Wem sage ich das: Krankheit beansprucht den ganzen Menschen, seinen Körper und seine Seele, seine ganze Befindlichkeit in jeder Lebenszeit. Krankheit wirft Lebenspläne um, stellt Prioritäten auf den Kopf und führt zu neuer Lebensbetrachtung, die nicht verweigert werden darf. Als Ärzte in der Klinik erleben wir täglich, wie verschieden sich Kranke und Angehörige in dieser Situation der Lebensprüfung verhalten: die einen begehren auf, die anderen resignieren und einige andere versuchen diese neue Situation zu ergründen, sich ihr zuzuwenden.

In einer Zeit, in der Beschleunigung als Lebensmaxime ganz oben steht und Rationalisierung nicht etwas Besseres bedeutet, kein leichtes, aber ein wesentliches Unterfangen. Nicht selten treten dabei auch weltanschauliche Fragen auf, denen wir uns als persönlich angesprochene Ärzte, einerseits, nicht verweigern und nicht allein auf die Zuständigkeit der Seelsorge oder des psychologischen Dienstes verweisen. Dass wir diese andererseits im heutigen Krankenhaus meistens problemlos als wertvolle Teammitglieder hinzuziehen können, ist schon ein Segen für sich.
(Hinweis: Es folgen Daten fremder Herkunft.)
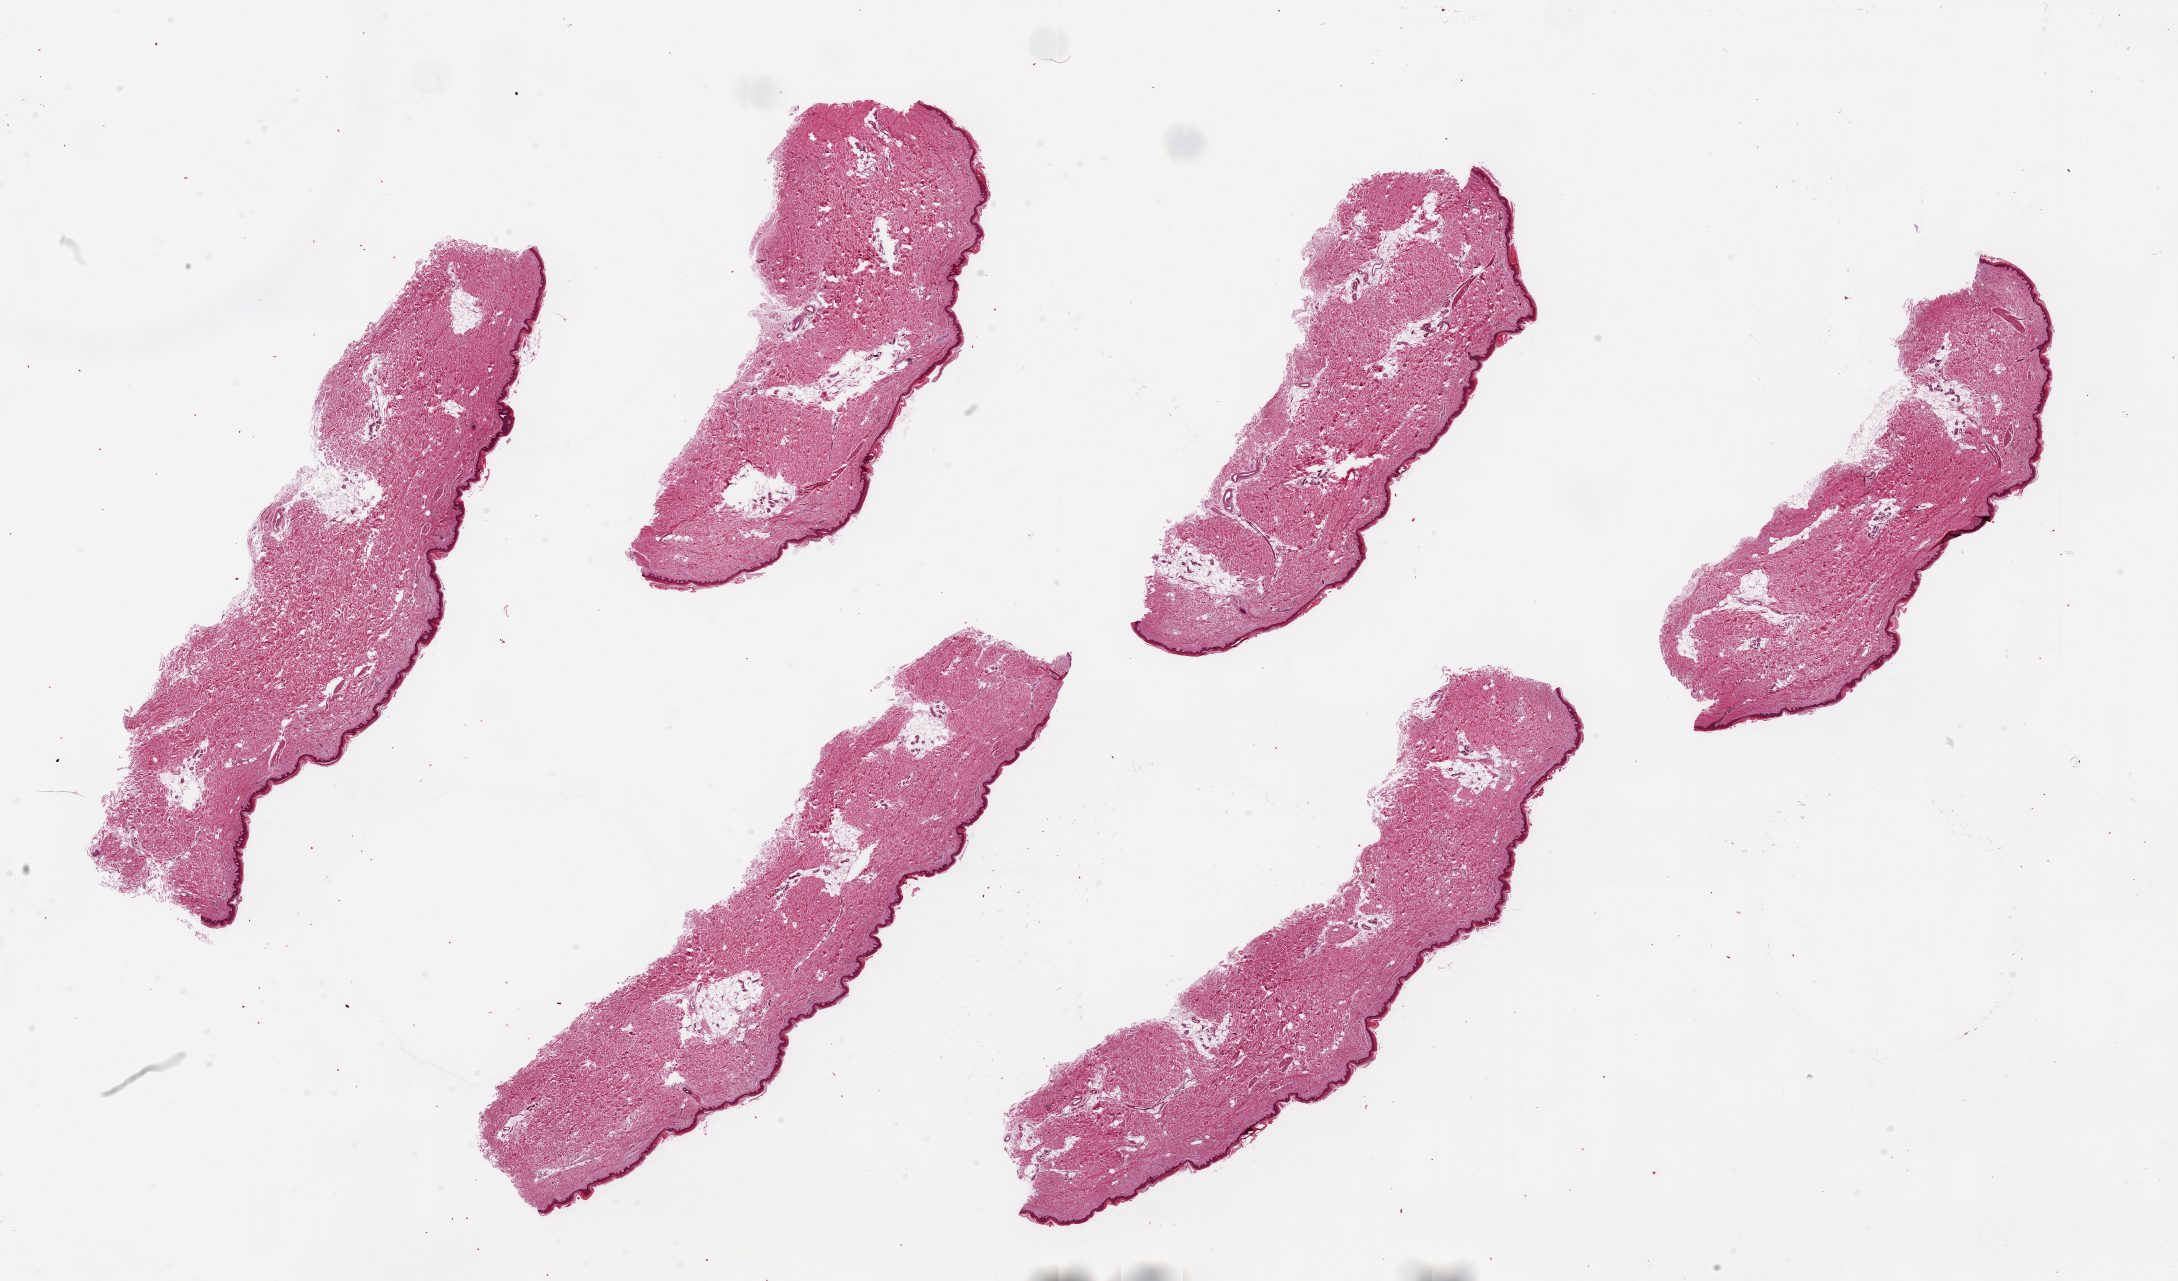
Whole-slide image, H&E stain, whole scanned area (about 34.5 x 20.3 mm) shown as a low-resolution overview. PAXgene-fixed paraffin-embedded (PFPE) section. Sampled site (target tissue): skin of lower leg. Tissue donor sample. Female donor.
Review note (as recorded): 6 pieces, up to 12x4mm; squamous epithelium ~1-2% thickness.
Bleibe ich hier einmal bei der Seelsorge, weil sie mir durch lange persönliche Erfahrung in Häusern kirchlicher Trägerschaft besonders imponiert (mit der Bitte um Nachsicht bei allen Psychologen/innen und Psychotherapeuten/innen, deren Kompetenz und Qualifikation überhaupt nicht zur Debatte steht) und für deren häufig rein ehrenamtliches Wirken ich eine besondere Lanze brechen möchte. Übersehen wir sie in ihrem eher stillen und sich selbst zurücknehmenden Auftreten nicht zu leicht in unserem eigenen medizinischen Alltagsbetrieb? Ich darf „ unseren Pastor“ so erleben wie im Gleichnis vom Barmherzigen Samariter: „Nicht besser wissend vorübergehend sondern sich dem leidenden Menschen und seinen Angehörigen zuwendend“. In der Situation der schweren und längeren Krankheit bekommen unsere Patienten, Menschen jeder Lebensstufe, erst durch seelische und psychosoziale Zuwendung die entscheidende Stütze, die ihre inneren Nöte, Unruhen und Verwerfungen erkennt, auf sie eingeht und die heilenden Kräfte stärkt.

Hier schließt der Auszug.